How to complete this task ▸ The entries that follow should come back exactly, with no pictures among them.

*** Block opens ***

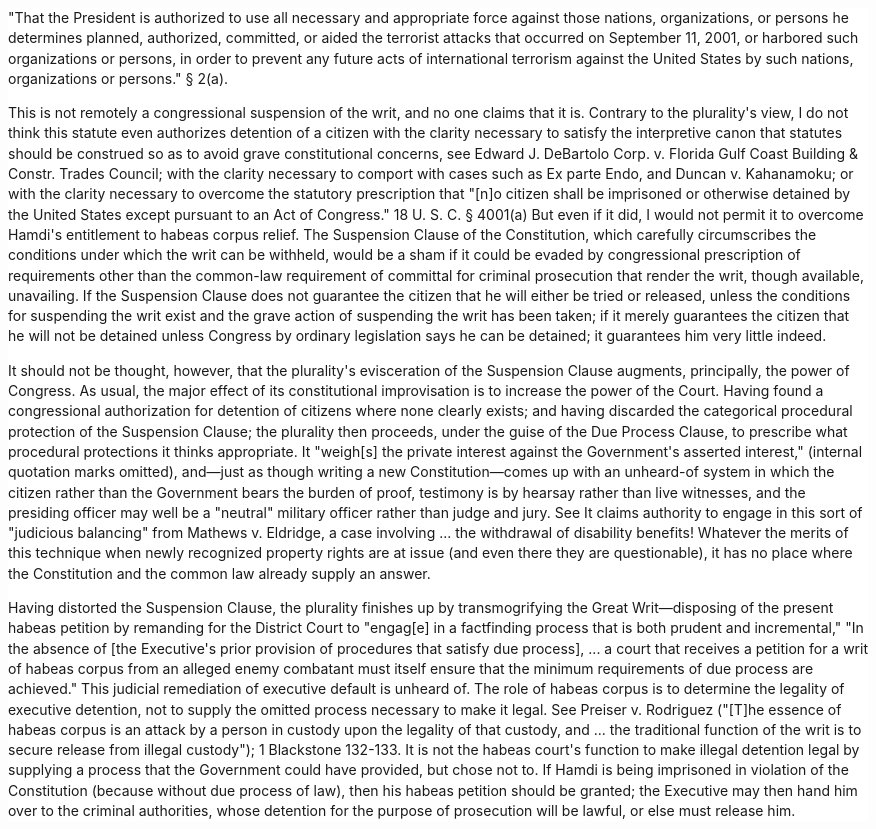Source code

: "That the President is authorized to use all necessary and appropriate force against those nations, organizations, or persons he determines planned, authorized, committed, or aided the terrorist attacks that occurred on September 11, 2001, or harbored such organizations or persons, in order to prevent any future acts of international terrorism against the United States by such nations, organizations or persons." § 2(a).

This is not remotely a congressional suspension of the writ, and no one claims that it is. Contrary to the plurality's view, I do not think this statute even authorizes detention of a citizen with the clarity necessary to satisfy the interpretive canon that statutes should be construed so as to avoid grave constitutional concerns, see Edward J. DeBartolo Corp. v. Florida Gulf Coast Building & Constr. Trades Council; with the clarity necessary to comport with cases such as Ex parte Endo, and Duncan v. Kahanamoku; or with the clarity necessary to overcome the statutory prescription that "[n]o citizen shall be imprisoned or otherwise detained by the United States except pursuant to an Act of Congress." 18 U. S. C. § 4001(a)  But even if it did, I would not permit it to overcome Hamdi's entitlement to habeas corpus relief. The Suspension Clause of the Constitution, which carefully circumscribes the conditions under which the writ can be withheld, would be a sham if it could be evaded by congressional prescription of requirements other than the common-law requirement of committal for criminal prosecution that render the writ, though available, unavailing. If the Suspension Clause does not guarantee the citizen that he will either be tried or released, unless the conditions for suspending the writ exist and the grave action of suspending the writ has been taken; if it merely guarantees the citizen that he will not be detained unless Congress by ordinary legislation says he can be detained; it guarantees him very little indeed.

It should not be thought, however, that the plurality's evisceration of the Suspension Clause augments, principally, the power of Congress. As usual, the major effect of its constitutional improvisation is to increase the power of the Court. Having found a congressional authorization for detention of citizens where none clearly exists; and having discarded the categorical procedural protection of the Suspension Clause; the plurality then proceeds, under the guise of the Due Process Clause, to prescribe what procedural protections it thinks appropriate. It "weigh[s] the private interest against the Government's asserted interest," (internal quotation marks omitted), and—just as though writing a new Constitution—comes up with an unheard-of system in which the citizen rather than the Government bears the burden of proof, testimony is by hearsay rather than live witnesses, and the presiding officer may well be a "neutral" military officer rather than judge and jury. See It claims authority to engage in this sort of "judicious balancing" from Mathews v. Eldridge, a case involving ... the withdrawal of disability benefits! Whatever the merits of this technique when newly recognized property rights are at issue (and even there they are questionable), it has no place where the Constitution and the common law already supply an answer.

Having distorted the Suspension Clause, the plurality finishes up by transmogrifying the Great Writ—disposing of the present habeas petition by remanding for the District Court to "engag[e] in a factfinding process that is both prudent and incremental," "In the absence of [the Executive's prior provision of procedures that satisfy due process], ... a court that receives a petition for a writ of habeas corpus from an alleged enemy combatant must itself ensure that the minimum requirements of due process are achieved." This judicial remediation of executive default is unheard of. The role of habeas corpus is to determine the legality of executive detention, not to supply the omitted process necessary to make it legal. See Preiser v. Rodriguez ("[T]he essence of habeas corpus is an attack by a person in custody upon the legality of that custody, and ... the traditional function of the writ is to secure release from illegal custody"); 1 Blackstone 132-133. It is not the habeas court's function to make illegal detention legal by supplying a process that the Government could have provided, but chose not to. If Hamdi is being imprisoned in violation of the Constitution (because without due process of law), then his habeas petition should be granted; the Executive may then hand him over to the criminal authorities, whose detention for the purpose of prosecution will be lawful, or else must release him.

*** Block closes ***

Your solution ▸
Source code

: "That the President is authorized to use all necessary and appropriate force against those nations, organizations, or persons he determines planned, authorized, committed, or aided the terrorist attacks that occurred on September 11, 2001, or harbored such organizations or persons, in order to prevent any future acts of international terrorism against the United States by such nations, organizations or persons." § 2(a).

This is not remotely a congressional suspension of the writ, and no one claims that it is. Contrary to the plurality's view, I do not think this statute even authorizes detention of a citizen with the clarity necessary to satisfy the interpretive canon that statutes should be construed so as to avoid grave constitutional concerns, see Edward J. DeBartolo Corp. v. Florida Gulf Coast Building & Constr. Trades Council; with the clarity necessary to comport with cases such as Ex parte Endo, and Duncan v. Kahanamoku; or with the clarity necessary to overcome the statutory prescription that "[n]o citizen shall be imprisoned or otherwise detained by the United States except pursuant to an Act of Congress." 18 U. S. C. § 4001(a)  But even if it did, I would not permit it to overcome Hamdi's entitlement to habeas corpus relief. The Suspension Clause of the Constitution, which carefully circumscribes the conditions under which the writ can be withheld, would be a sham if it could be evaded by congressional prescription of requirements other than the common-law requirement of committal for criminal prosecution that render the writ, though available, unavailing. If the Suspension Clause does not guarantee the citizen that he will either be tried or released, unless the conditions for suspending the writ exist and the grave action of suspending the writ has been taken; if it merely guarantees the citizen that he will not be detained unless Congress by ordinary legislation says he can be detained; it guarantees him very little indeed.

It should not be thought, however, that the plurality's evisceration of the Suspension Clause augments, principally, the power of Congress. As usual, the major effect of its constitutional improvisation is to increase the power of the Court. Having found a congressional authorization for detention of citizens where none clearly exists; and having discarded the categorical procedural protection of the Suspension Clause; the plurality then proceeds, under the guise of the Due Process Clause, to prescribe what procedural protections it thinks appropriate. It "weigh[s] the private interest against the Government's asserted interest," (internal quotation marks omitted), and—just as though writing a new Constitution—comes up with an unheard-of system in which the citizen rather than the Government bears the burden of proof, testimony is by hearsay rather than live witnesses, and the presiding officer may well be a "neutral" military officer rather than judge and jury. See It claims authority to engage in this sort of "judicious balancing" from Mathews v. Eldridge, a case involving ... the withdrawal of disability benefits! Whatever the merits of this technique when newly recognized property rights are at issue (and even there they are questionable), it has no place where the Constitution and the common law already supply an answer.

Having distorted the Suspension Clause, the plurality finishes up by transmogrifying the Great Writ—disposing of the present habeas petition by remanding for the District Court to "engag[e] in a factfinding process that is both prudent and incremental," "In the absence of [the Executive's prior provision of procedures that satisfy due process], ... a court that receives a petition for a writ of habeas corpus from an alleged enemy combatant must itself ensure that the minimum requirements of due process are achieved." This judicial remediation of executive default is unheard of. The role of habeas corpus is to determine the legality of executive detention, not to supply the omitted process necessary to make it legal. See Preiser v. Rodriguez ("[T]he essence of habeas corpus is an attack by a person in custody upon the legality of that custody, and ... the traditional function of the writ is to secure release from illegal custody"); 1 Blackstone 132-133. It is not the habeas court's function to make illegal detention legal by supplying a process that the Government could have provided, but chose not to. If Hamdi is being imprisoned in violation of the Constitution (because without due process of law), then his habeas petition should be granted; the Executive may then hand him over to the criminal authorities, whose detention for the purpose of prosecution will be lawful, or else must release him.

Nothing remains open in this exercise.